NAPOLI — Nicola Cosentino va a difendersi in tv, a Porta a Porta, dice che il suo impegno politico è sempre coinciso con l'impegno anticamorra e a testimone chiama chi non può confermare: don Giuseppe Diana, lui sì simbolo dell'anticamorra a Casal di Principe, il sacerdote ucciso in chiesa la mattina del 19 marzo 1994 perché dall'altare parlava contro i clan e le sue parole scuotevano le coscienze degli onesti e mettevano paura ai boss.

«Don Diana era mio parente e, come ho appreso da atti giudiziari, era anche un mio elettore», racconta in trasmissione il sottosegretario accusato di concorso esterno in associazione camorristica e per il quale la Camera dovrà decidere se autorizzare o meno l'arresto. Se gli si vuol credere bisogna farlo sulla parola, perché non c'è altro modo. Si può invece andare a vedere come stanno realmente le cose a proposito di un'altra parte dell'intervento del sottosegretario durante il programma condotto da Bruno Vespa. Quando dopo aver sostenuto che le accuse nei suoi confronti sono «una porcata organizzata dai pentiti perché faccio parte di un governo, quello di Berlusconi, che ha sferrato un colpo importante alla mafia, confiscando beni e rafforzando il carcere duro», tira fuori un documento che presenta come atto giudiziario e che a suo parere dimostra che un pentito dei casalesi raccontò di essere stato forzato da un investigatore nel corso di un interrogatorio ad accusare Silvio Berlusconi.

In questo caso la presunta rivelazione sembrerebbe smontare più che la credibilità dei pentiti, quella degli investigatori. Solo che le cose non stanno così. Innanzitutto l'atto giudiziario citato da Cosentino non ha nulla a che fare con l'inchiesta che lo riguarda. È relativo all'intercettazione di una conversazione telefonica risalente al 2004, in cui il pentito Carmine Schiavone racconta al pentito Giuseppe Pagano che durante un interrogatorio un funzionario della Dia avrebbe cercato di convincerlo a non accusare un altro funzionario dello stesso corpo e ad accusare invece i politici, in particolare Berlusconi. Sulla vicenda aprì un'inchiesta Raffaele Cantone, magistrato condannato a morte dai casalesi. Il pm interrogò Schiavone, che però preferì avvalersi della facoltà di non rispondere.
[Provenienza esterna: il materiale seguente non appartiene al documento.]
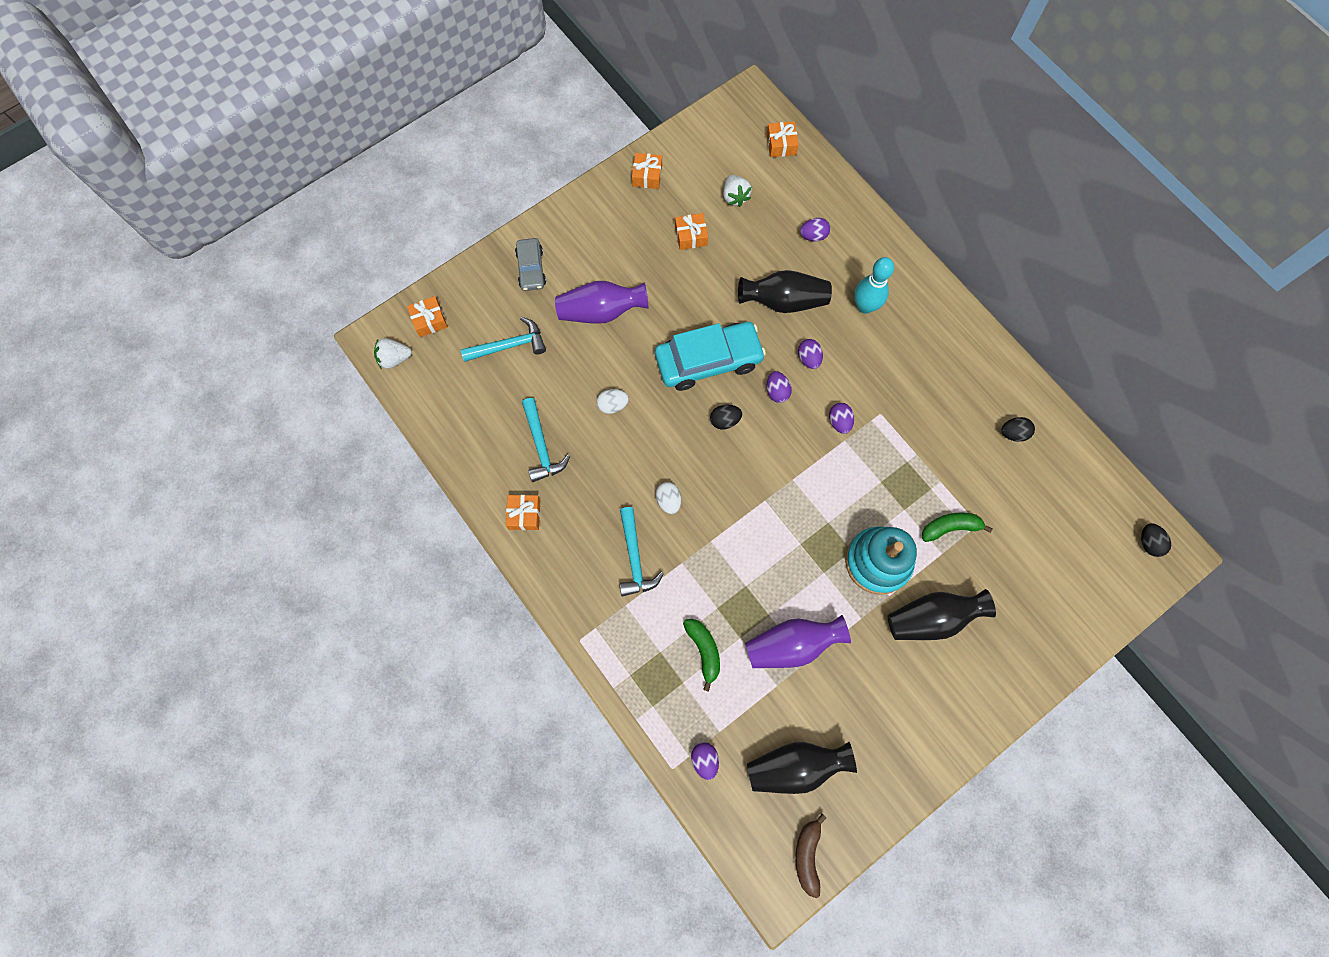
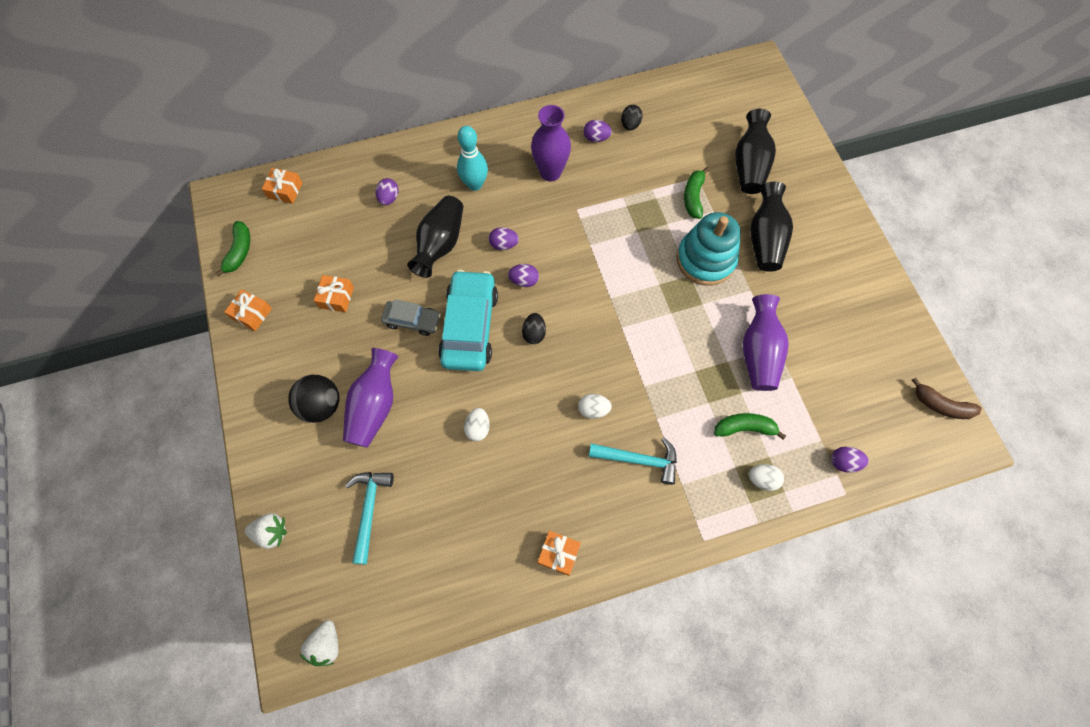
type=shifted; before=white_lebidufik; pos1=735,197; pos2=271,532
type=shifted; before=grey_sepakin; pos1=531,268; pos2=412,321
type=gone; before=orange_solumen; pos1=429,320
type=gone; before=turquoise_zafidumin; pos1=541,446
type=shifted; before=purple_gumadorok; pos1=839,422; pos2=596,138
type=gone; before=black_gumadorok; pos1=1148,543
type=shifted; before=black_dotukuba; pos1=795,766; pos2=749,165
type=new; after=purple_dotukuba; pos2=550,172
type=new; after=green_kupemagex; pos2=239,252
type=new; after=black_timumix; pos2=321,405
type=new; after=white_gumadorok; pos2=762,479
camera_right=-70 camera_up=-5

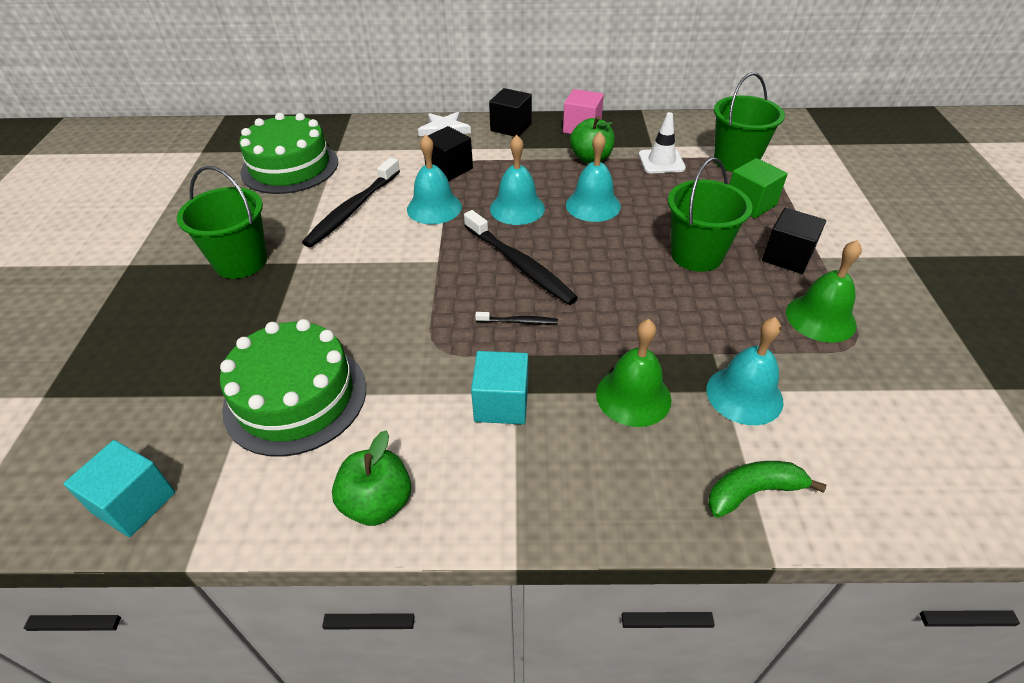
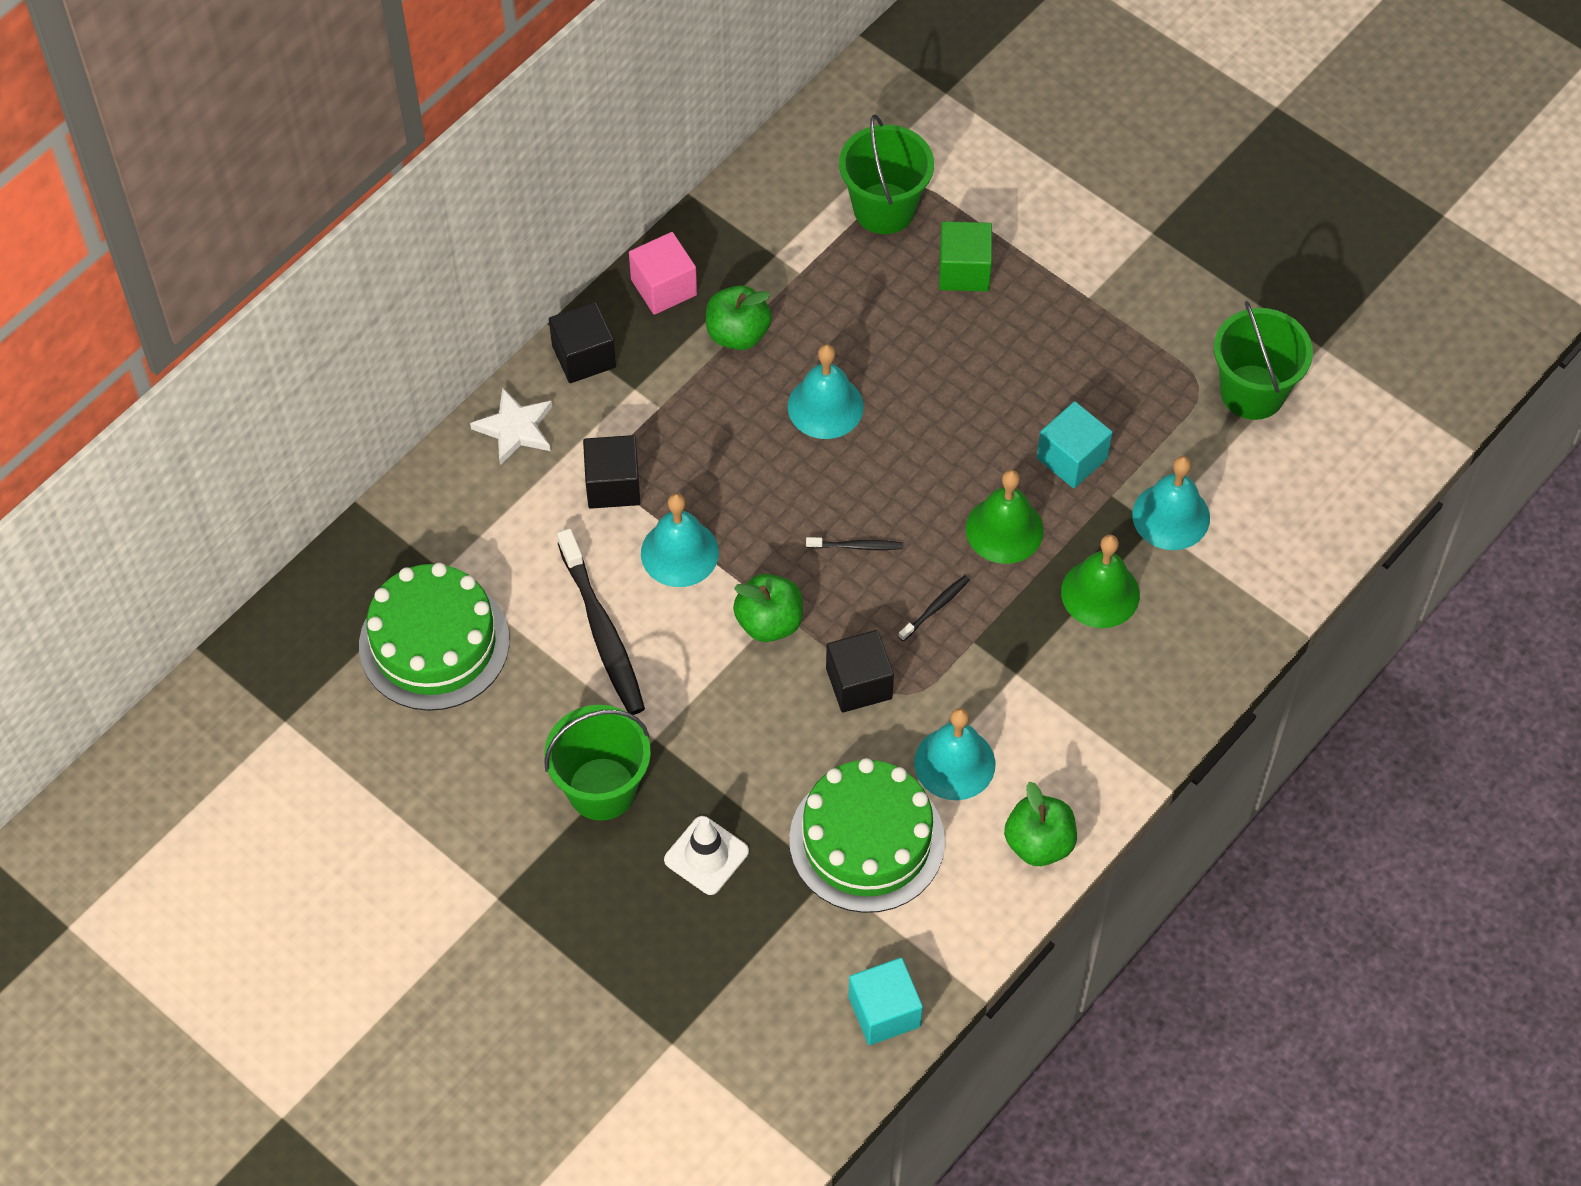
type=shifted; before=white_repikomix; pos1=661,161; pos2=706,855
type=shifted; before=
A quel punto avrebbe potuto archiviare e invece dispose ulteriori indagini.

Alla fine accertò che il pentito le accuse al funzionario della Dia le aveva già fatte non in una deposizione ma in due, e quindi — anche volendo — non c'era più da convincerlo a tacere, e che l'interrogatorio in cui ci sarebbero state queste pressioni risale al 1993, quando Berlusconi non era ancora entrato in politica e faceva solo l'imprenditore. Vicenda archiviata, quindi, quella ripescata da Cosentino. Non se ne sarebbe più parlato se non ci avesse pensato l'avvocato dei boss casalesi Francesco Bidognetti e Antonio Iovine a citarla nel giugno 2008 in un'istanza di ricusazione dei giudici, letta in aula come un proclama durante l'appello del processo Spartacus, e piena di minacce contro lo stesso Cantone e contro lo scrittore Roberto Saviano e la giornalista Rosaria Capacchione che da allora vive sotto scorta come gli altri due.